## O QUE FAZER
A - Extraia do texto sobre proteção social o trecho que vai de "O estudo apresentado" até "na América Latina.".
B - Segundo o texto sobre proteção social, por que a OIT dá atenção especial aos países de baixa renda ao promover a expansão da proteção social? Responda em uma a três frases.
:: TEXTO PARA ANÁLISE
Carlos Henrique Leite Corseuil, diretor de Estudos e Políticas Sociais do Ipea, mediou o evento e comentou os dados apresentados sobre o seguro-desemprego em diferentes países, destacando dois pontos principais: primeiro, que ao analisar a cobertura do seguro-desemprego entre diferentes grupos de países, categorizados por nível de riqueza, percebe-se que a cobertura tende a ser significativamente menor nos países menos ricos. O segundo ponto é que, ao comparar países mais e menos ricos, a duração máxima do benefício não varia tanto. "Me chamou a atenção o fato de que a cobertura do seguro-desemprego é fortemente dependente do grau de desenvolvimento econômico do país", destacou.

Para encerrar, Schwarzer reafirmou o compromisso da OIT em continuar monitorando e promovendo a expansão da proteção social globalmente, especialmente em países de baixa renda, que ainda enfrentam grandes desafios para alcançar uma cobertura mínima adequada.

Durante o Seminário das Quintas, realizado na última quinta-feira (26/9), Schwarzer ressaltou a importância de abordar as lacunas no financiamento da proteção social. "A criação de um sistema de proteção social universal é um desafio que requer o comprometimento conjunto de países, instituições e da sociedade civil", afirmou. Ele ressaltou que, para alcançar essa meta, é essencial que os países adotem medidas que promovam um aumento substancial nos investimentos em proteção social.

O estudo apresentado no seminário revelou que, dos 177 bilhões de dólares necessários, 66 bilhões são destinados à saúde e 110 bilhões a benefícios monetários. "Curiosamente, na América Latina, essa realidade se inverte, evidenciando que muitos países enfrentam lacunas maiores em benefícios monetários do que em saúde", destacou Schwarzer. A discussão também abordou dados sobre a situação das mulheres na América Latina, indicando que 75% das mulheres em idade de aposentadoria não têm renda própria. "As mulheres têm níveis de cobertura comparativamente mais baixos que os homens", salientou. O gap total de investimento em proteção social na região é de 1,4 trilhão de dólares, sendo 177 bilhões apenas na América Latina.
::::
:: DADOS EXTRAÍDOS
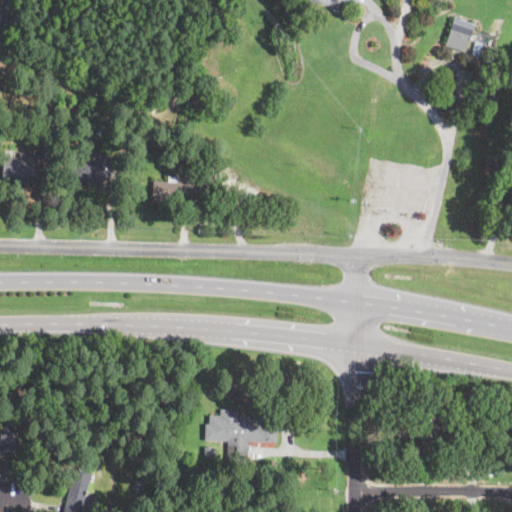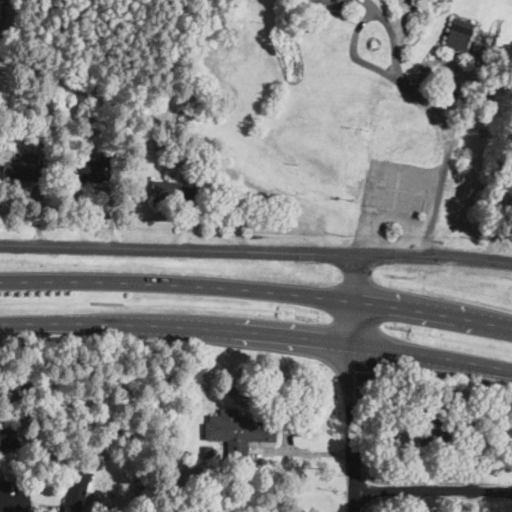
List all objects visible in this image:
building: (332, 3)
building: (334, 3)
road: (2, 15)
building: (458, 32)
building: (458, 34)
building: (476, 46)
road: (190, 60)
building: (492, 76)
building: (483, 87)
road: (96, 92)
building: (90, 105)
building: (7, 118)
road: (440, 121)
building: (84, 126)
building: (163, 142)
building: (188, 158)
building: (22, 165)
building: (23, 166)
building: (92, 168)
building: (90, 169)
building: (113, 180)
building: (172, 189)
building: (172, 191)
road: (495, 219)
road: (178, 248)
road: (434, 256)
road: (257, 289)
road: (257, 335)
road: (350, 383)
building: (477, 411)
building: (428, 427)
building: (239, 428)
building: (431, 431)
building: (237, 432)
building: (7, 435)
building: (7, 437)
building: (208, 450)
road: (432, 489)
building: (75, 490)
building: (75, 491)
building: (140, 498)
road: (10, 499)
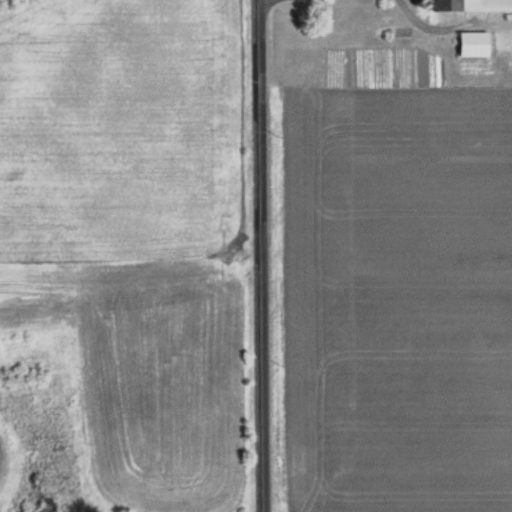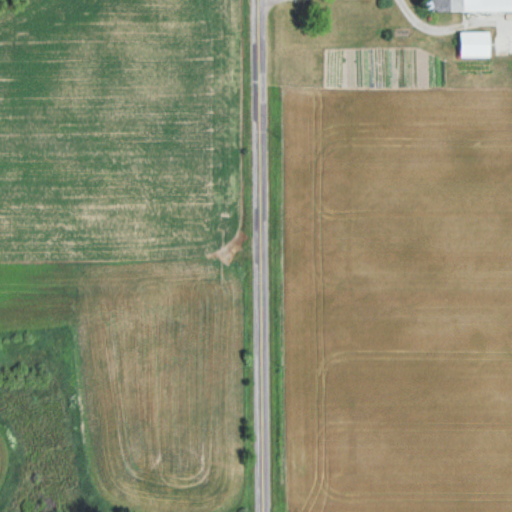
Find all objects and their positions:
building: (476, 5)
building: (471, 44)
road: (240, 255)
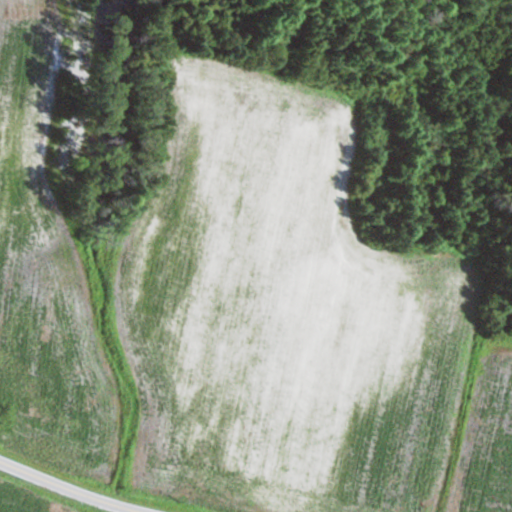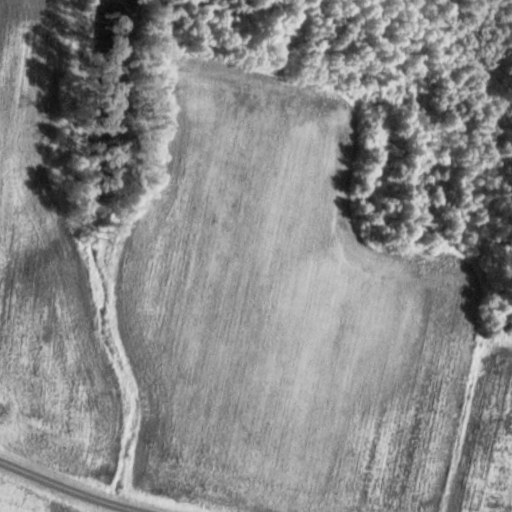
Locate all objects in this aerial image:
road: (70, 488)
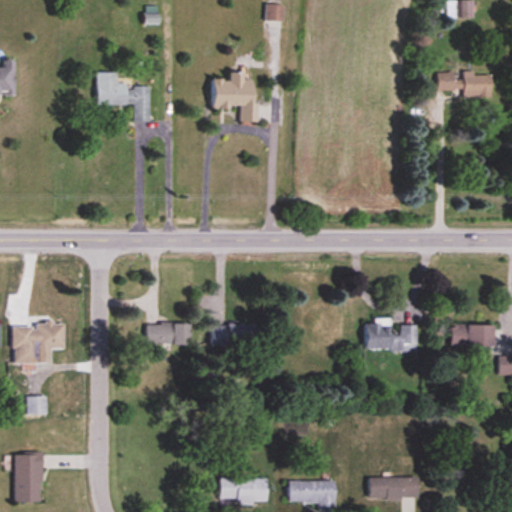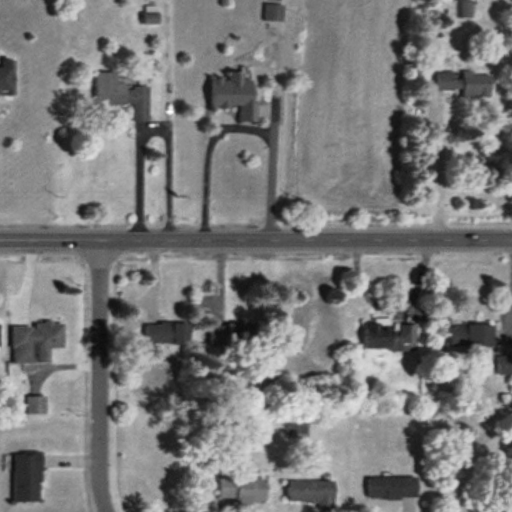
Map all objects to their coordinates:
building: (463, 9)
building: (273, 11)
building: (6, 77)
road: (273, 81)
building: (464, 84)
building: (122, 95)
building: (234, 96)
road: (239, 126)
road: (151, 128)
road: (440, 170)
road: (256, 240)
road: (151, 289)
road: (392, 310)
road: (510, 325)
building: (167, 334)
building: (233, 335)
building: (388, 337)
building: (470, 338)
building: (35, 343)
road: (101, 374)
building: (26, 478)
building: (392, 488)
building: (241, 489)
building: (310, 491)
::::
## RESPOSTAS POR TAREFA
A -
O estudo apresentado no seminário revelou que, dos 177 bilhões de dólares necessários, 66 bilhões são destinados à saúde e 110 bilhões a benefícios monetários. "Curiosamente, na América Latina, essa realidade se inverte, evidenciando que muitos países enfrentam lacunas maiores em benefícios monetários do que em saúde", destacou Schwarzer. A discussão também abordou dados sobre a situação das mulheres na América Latina, indicando que 75% das mulheres em idade de aposentadoria não têm renda própria. "As mulheres têm níveis de cobertura comparativamente mais baixos que os homens", salientou. O gap total de investimento em proteção social na região é de 1,4 trilhão de dólares, sendo 177 bilhões apenas na América Latina.

B - Porque esses países ainda enfrentam grandes desafios para alcançar uma cobertura mínima adequada.